= WORK TASK =
Show all lines from the data that include the word "FINANCIAL".
[Start of Attachment]
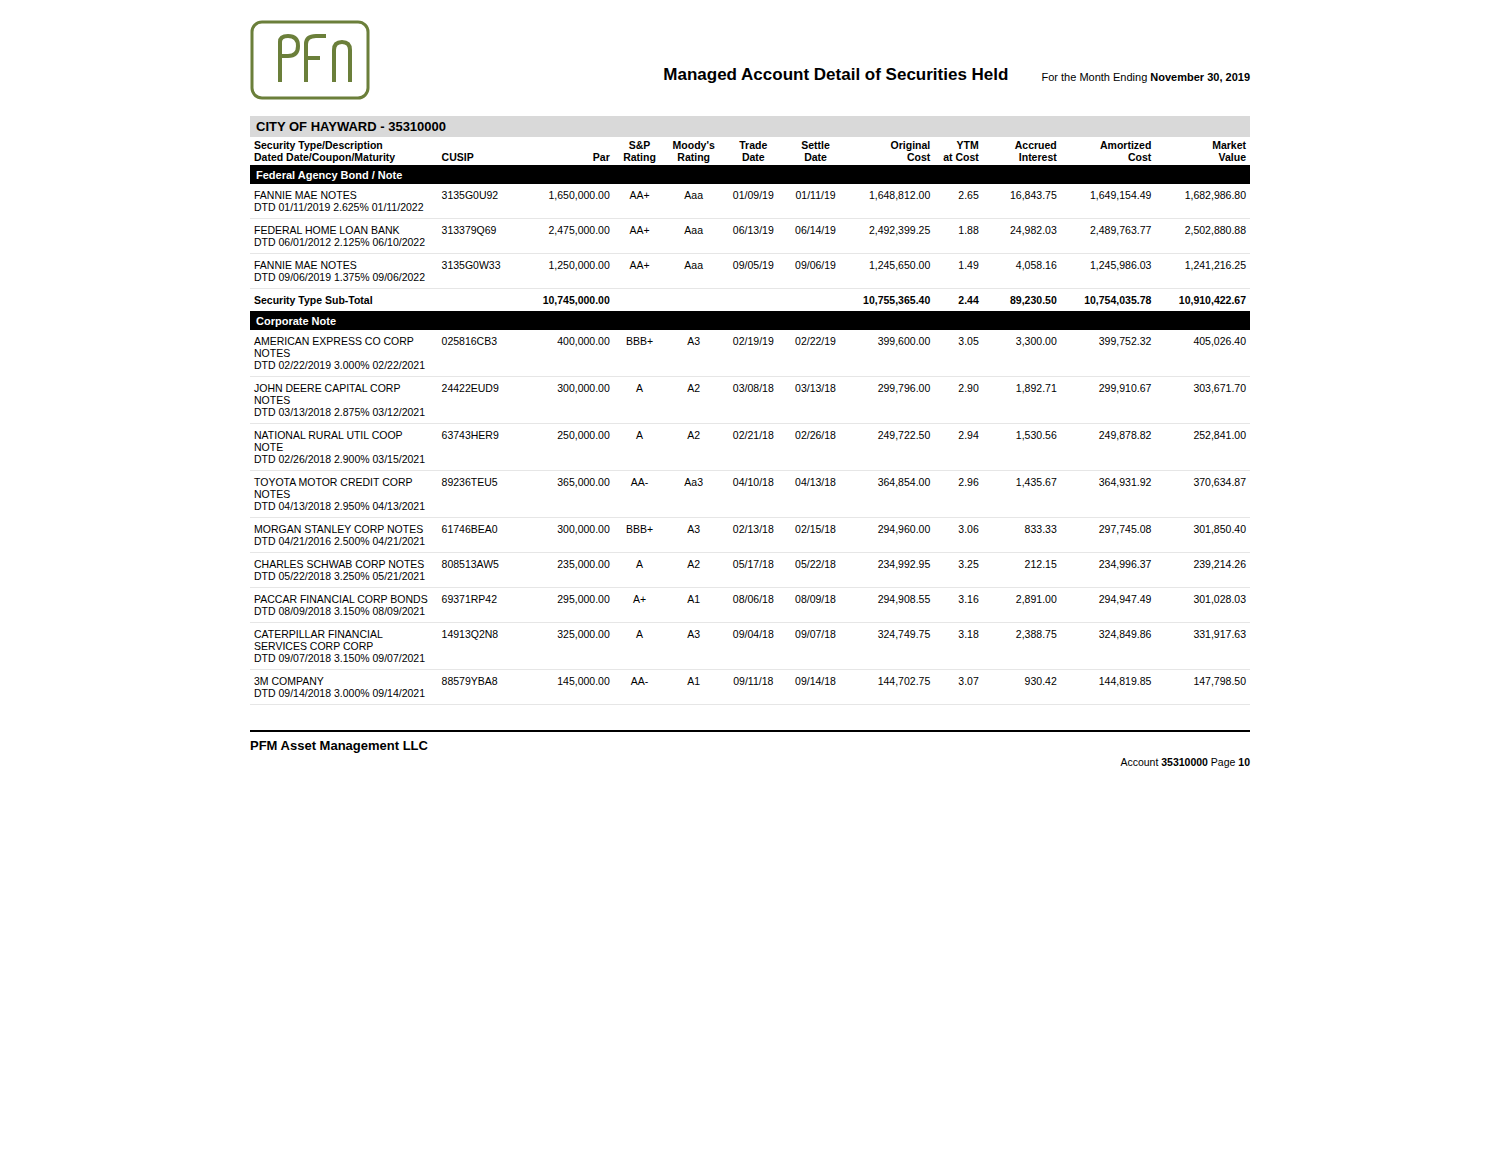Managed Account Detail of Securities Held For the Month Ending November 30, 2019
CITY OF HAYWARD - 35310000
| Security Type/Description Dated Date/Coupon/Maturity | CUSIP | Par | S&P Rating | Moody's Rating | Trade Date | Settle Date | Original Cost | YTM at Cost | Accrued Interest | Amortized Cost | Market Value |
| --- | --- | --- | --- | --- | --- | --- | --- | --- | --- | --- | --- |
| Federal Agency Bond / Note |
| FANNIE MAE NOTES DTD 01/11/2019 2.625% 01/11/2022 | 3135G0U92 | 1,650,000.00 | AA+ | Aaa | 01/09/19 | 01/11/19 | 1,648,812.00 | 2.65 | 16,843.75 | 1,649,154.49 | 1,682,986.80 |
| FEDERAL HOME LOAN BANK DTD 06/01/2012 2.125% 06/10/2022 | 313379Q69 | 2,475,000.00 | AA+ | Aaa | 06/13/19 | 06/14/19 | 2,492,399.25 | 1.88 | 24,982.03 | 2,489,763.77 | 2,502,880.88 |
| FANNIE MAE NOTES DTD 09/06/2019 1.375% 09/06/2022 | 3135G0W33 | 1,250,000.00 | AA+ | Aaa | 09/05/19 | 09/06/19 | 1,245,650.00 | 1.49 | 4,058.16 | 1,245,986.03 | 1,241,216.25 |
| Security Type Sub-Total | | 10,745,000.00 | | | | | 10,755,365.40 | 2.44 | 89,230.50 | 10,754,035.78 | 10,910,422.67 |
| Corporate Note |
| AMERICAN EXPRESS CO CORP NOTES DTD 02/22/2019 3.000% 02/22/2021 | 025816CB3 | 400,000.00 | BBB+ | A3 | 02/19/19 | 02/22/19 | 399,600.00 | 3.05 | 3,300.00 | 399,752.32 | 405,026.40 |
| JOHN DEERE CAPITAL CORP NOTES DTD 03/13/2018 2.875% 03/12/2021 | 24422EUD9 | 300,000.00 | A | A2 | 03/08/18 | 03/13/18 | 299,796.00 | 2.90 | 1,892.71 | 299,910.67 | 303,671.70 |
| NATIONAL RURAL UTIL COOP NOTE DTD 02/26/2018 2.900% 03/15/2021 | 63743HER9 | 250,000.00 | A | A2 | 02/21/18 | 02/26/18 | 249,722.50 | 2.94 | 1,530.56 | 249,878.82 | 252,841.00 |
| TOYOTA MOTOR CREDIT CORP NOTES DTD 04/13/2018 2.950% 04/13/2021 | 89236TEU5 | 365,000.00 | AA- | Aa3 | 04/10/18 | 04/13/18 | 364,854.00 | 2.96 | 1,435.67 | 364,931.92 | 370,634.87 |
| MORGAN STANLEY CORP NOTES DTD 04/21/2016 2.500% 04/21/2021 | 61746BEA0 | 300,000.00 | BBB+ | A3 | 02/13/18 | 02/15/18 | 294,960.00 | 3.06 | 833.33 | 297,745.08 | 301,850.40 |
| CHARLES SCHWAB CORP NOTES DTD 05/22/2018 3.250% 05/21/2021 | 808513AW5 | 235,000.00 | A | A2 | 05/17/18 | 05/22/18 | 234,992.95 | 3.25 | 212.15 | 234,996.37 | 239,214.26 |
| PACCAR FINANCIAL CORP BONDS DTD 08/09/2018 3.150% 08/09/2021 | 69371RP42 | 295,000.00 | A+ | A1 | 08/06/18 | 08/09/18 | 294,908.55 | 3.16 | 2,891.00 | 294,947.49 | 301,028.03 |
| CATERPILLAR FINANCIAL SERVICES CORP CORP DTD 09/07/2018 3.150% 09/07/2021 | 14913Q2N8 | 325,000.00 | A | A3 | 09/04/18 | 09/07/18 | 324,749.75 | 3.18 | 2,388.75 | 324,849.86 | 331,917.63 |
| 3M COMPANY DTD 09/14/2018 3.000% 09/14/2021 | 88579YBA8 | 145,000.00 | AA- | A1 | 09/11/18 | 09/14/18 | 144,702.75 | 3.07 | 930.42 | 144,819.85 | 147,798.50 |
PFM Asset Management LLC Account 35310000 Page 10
[End of Attachment]
= RESPONSE BELOW =
| PACCAR FINANCIAL CORP BONDS DTD 08/09/2018 3.150% 08/09/2021 | 69371RP42 | 295,000.00 | A+ | A1 | 08/06/18 | 08/09/18 | 294,908.55 | 3.16 | 2,891.00 | 294,947.49 | 301,028.03 |
| CATERPILLAR FINANCIAL SERVICES CORP CORP DTD 09/07/2018 3.150% 09/07/2021 | 14913Q2N8 | 325,000.00 | A | A3 | 09/04/18 | 09/07/18 | 324,749.75 | 3.18 | 2,388.75 | 324,849.86 | 331,917.63 |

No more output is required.